_Text passage_.

*** Block opens ***

How do serialized Texture2D fields store and manage Texture2D data pulled from a dll ?

I am asking this question to find out exactly how a serialized texture2D field store and manage data ? more so if the texture2D data that populates the texture2D field comes from a dll resource.

I ask this because my correctly serialized class and Texture field loses data after assembly reload except for entering and exit of play mode . This was not the case before I moved my textures to a dll.

In my dll I have a class which accesses the executing assembly, calls GetManifestResourceStream (path to texture image), passes it to a stream. converts that stream to a byte array . then passes the byte array into the LoadImage() method of a new Texture2D which when returned gives us out texture .
See Code and detail here

In truth i’m not sure which from to focus on ,should I find out more about how texture data generated and pulled from a dll is handled by the Unity serialization system or should I just focus on my code because a bug may be there or something.

But anyway , the code gives me the texture image which I have used many times but for some reason any texture it passes to a Texture field will not persist through an assembly reload .

The data only seemed to persist because I pulled handled my code like this :

We mark up out class to serialize correctly
[System.Serializable]
public class SomeClass{.......

[SerializeField]
private Texture2D myTexture ;

`void OnEnable()
{
myTexture = (function to get resource image from dll)

*** Block closes ***

_Data segment_.
*** Block opens ***

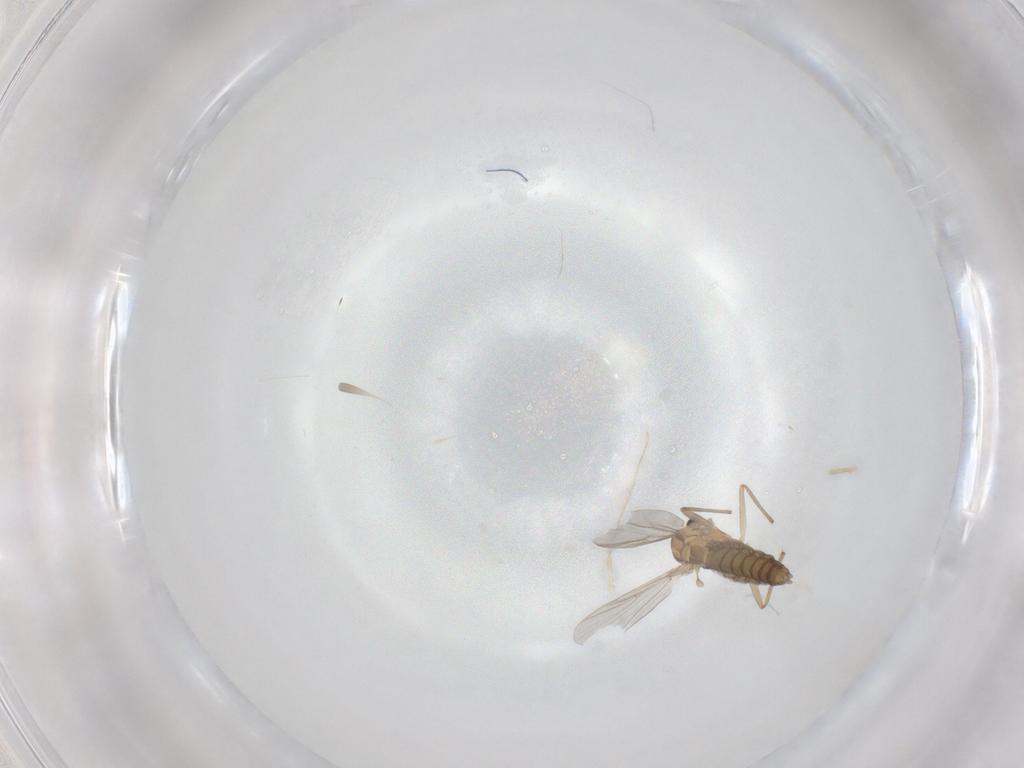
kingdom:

*** Block closes ***

Quote the Texture2D question above word for word, from "But anyway , the" to "image from dll)".

But anyway , the code gives me the texture image which I have used many times but for some reason any texture it passes to a Texture field will not persist through an assembly reload .

The data only seemed to persist because I pulled handled my code like this :

We mark up out class to serialize correctly
[System.Serializable]
public class SomeClass{.......

[SerializeField]
private Texture2D myTexture ;

`void OnEnable()
{
myTexture = (function to get resource image from dll)